__Data for this exercise__:
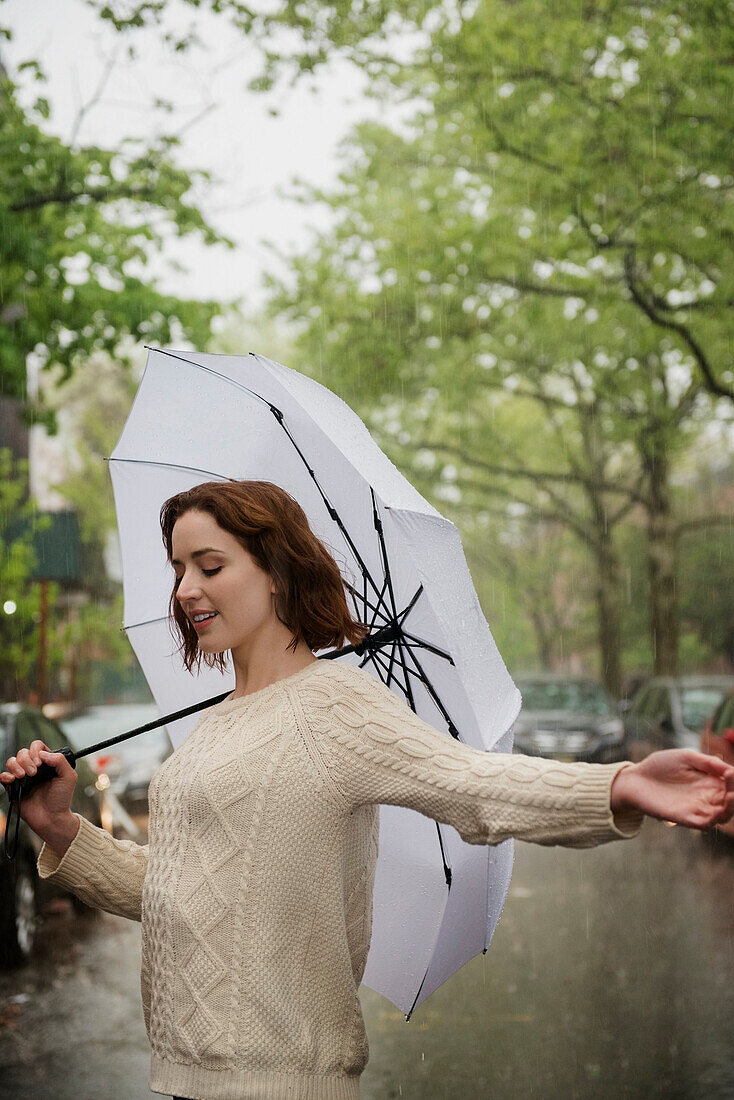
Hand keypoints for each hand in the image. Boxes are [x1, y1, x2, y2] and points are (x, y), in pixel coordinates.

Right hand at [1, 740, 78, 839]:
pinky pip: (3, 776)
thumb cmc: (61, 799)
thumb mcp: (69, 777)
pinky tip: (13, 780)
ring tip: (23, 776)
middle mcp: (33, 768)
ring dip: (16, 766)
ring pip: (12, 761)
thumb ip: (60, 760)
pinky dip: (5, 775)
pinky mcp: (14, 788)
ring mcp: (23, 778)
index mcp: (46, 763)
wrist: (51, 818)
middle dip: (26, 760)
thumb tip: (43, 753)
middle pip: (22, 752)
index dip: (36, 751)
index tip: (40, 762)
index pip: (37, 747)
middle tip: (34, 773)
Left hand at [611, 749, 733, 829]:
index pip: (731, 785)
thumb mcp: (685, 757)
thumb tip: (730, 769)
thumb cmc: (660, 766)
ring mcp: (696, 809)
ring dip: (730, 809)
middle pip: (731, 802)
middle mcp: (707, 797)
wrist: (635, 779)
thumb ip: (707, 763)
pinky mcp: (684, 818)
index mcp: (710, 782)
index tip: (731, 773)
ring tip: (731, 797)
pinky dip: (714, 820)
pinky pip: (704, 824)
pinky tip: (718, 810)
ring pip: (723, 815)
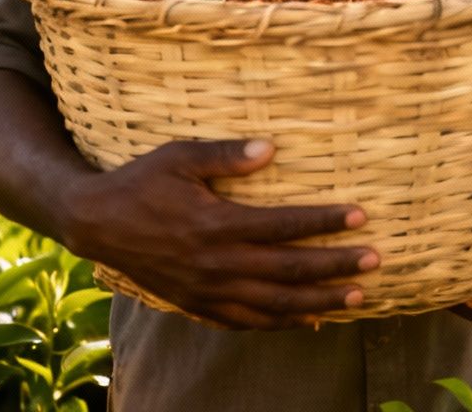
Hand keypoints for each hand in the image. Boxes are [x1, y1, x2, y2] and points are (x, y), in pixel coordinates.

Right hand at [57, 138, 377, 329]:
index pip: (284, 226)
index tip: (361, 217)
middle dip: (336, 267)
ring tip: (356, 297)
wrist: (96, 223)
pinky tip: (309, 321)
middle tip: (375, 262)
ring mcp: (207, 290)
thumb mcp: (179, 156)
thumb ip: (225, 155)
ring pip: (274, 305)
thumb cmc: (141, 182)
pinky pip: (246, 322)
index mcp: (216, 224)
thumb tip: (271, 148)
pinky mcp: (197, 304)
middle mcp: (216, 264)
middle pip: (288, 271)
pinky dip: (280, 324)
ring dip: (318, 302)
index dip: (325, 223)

==

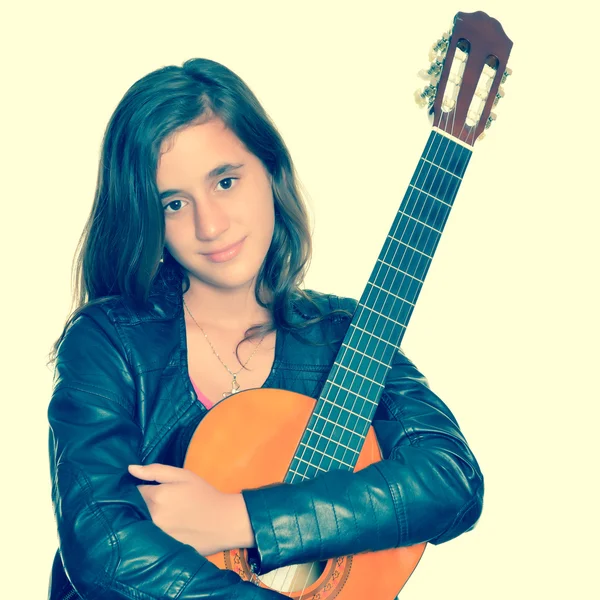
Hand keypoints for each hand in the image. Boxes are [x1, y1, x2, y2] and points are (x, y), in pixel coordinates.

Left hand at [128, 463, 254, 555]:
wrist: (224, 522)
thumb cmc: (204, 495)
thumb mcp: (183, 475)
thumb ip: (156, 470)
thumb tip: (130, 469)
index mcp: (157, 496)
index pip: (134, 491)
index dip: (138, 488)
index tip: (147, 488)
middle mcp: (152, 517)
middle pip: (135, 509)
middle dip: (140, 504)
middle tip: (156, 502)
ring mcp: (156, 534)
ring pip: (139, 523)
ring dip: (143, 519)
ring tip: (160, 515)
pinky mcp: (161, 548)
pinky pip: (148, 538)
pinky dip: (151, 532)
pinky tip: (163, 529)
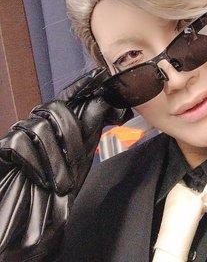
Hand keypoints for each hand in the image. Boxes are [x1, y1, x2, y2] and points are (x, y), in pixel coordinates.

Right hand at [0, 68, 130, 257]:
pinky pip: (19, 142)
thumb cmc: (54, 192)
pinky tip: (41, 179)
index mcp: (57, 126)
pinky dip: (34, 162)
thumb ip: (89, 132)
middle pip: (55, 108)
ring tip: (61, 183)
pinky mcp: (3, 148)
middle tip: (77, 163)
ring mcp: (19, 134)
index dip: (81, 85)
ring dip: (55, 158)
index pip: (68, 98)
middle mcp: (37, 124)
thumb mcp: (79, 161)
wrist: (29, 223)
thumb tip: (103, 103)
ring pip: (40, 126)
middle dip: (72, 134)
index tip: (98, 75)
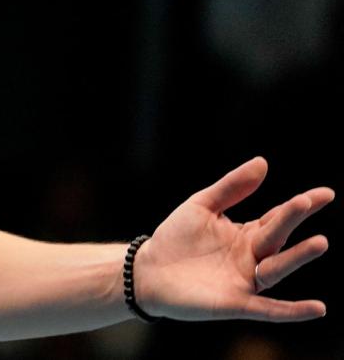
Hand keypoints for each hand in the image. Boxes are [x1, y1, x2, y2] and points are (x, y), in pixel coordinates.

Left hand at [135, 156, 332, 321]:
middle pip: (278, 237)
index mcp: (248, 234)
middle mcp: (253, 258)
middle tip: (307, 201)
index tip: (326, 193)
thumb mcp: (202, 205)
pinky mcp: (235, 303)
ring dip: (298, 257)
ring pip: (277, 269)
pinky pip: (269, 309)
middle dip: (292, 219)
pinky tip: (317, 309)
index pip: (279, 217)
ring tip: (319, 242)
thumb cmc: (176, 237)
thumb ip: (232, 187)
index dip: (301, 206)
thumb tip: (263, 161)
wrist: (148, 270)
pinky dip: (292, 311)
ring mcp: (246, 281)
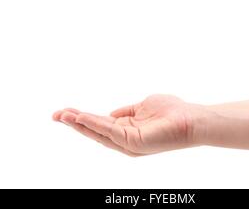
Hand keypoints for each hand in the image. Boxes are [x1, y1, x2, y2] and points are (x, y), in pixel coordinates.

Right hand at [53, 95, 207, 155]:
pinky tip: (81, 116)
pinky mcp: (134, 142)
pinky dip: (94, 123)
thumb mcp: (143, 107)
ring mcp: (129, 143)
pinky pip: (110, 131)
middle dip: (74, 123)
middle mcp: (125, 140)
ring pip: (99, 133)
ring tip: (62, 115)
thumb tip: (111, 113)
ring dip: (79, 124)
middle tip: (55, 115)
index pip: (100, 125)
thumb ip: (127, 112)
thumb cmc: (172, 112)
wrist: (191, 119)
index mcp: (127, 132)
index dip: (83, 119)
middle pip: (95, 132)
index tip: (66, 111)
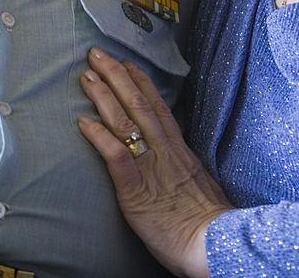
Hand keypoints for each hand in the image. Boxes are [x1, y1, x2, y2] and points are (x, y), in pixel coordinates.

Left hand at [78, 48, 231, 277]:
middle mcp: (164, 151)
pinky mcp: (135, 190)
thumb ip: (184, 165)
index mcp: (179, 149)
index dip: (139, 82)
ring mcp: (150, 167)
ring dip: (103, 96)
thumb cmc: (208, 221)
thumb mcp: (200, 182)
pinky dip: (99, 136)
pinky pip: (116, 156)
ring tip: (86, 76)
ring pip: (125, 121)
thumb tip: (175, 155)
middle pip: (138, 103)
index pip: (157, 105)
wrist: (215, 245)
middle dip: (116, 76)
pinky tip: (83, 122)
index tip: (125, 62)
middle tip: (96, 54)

__Exercise prompt__: Leaving all pictures out, output exactly the lines of the material above from the line with "pinky mcp: (684, 818)" to the line with "middle pip: (288, 271)", both included.

__Answer__:
pinky mcp: (684, 818)
index mcp: (710, 782)
index tip: (731, 773)
ring tip: (731, 797)
pinky dip: (714, 820)
pinky pip: (704, 824)
pinky tip: (718, 810)
ring pip: (723, 815)
Hand keypoints for each hand in the image. Boxes are [x1, y1, x2, y2] and points are (x, y), in pixel coordinates.

Right hand at [57, 138, 377, 329]:
index pip: (284, 226)
index tip: (361, 217)
middle dip: (336, 267)
ring tip: (356, 297)
wrist: (96, 223)
pinky tip: (309, 321)
middle tip: (375, 262)
ring mcp: (207, 290)
thumb mcp: (179, 156)
thumb ip: (225, 155)
ring pip: (274, 305)
thumb cmc: (141, 182)
pinky pip: (246, 322)
index mcp: (216, 224)
thumb tip: (271, 148)
pinky mcp: (197, 304)
middle mcp: (216, 264)
middle pip: (288, 271)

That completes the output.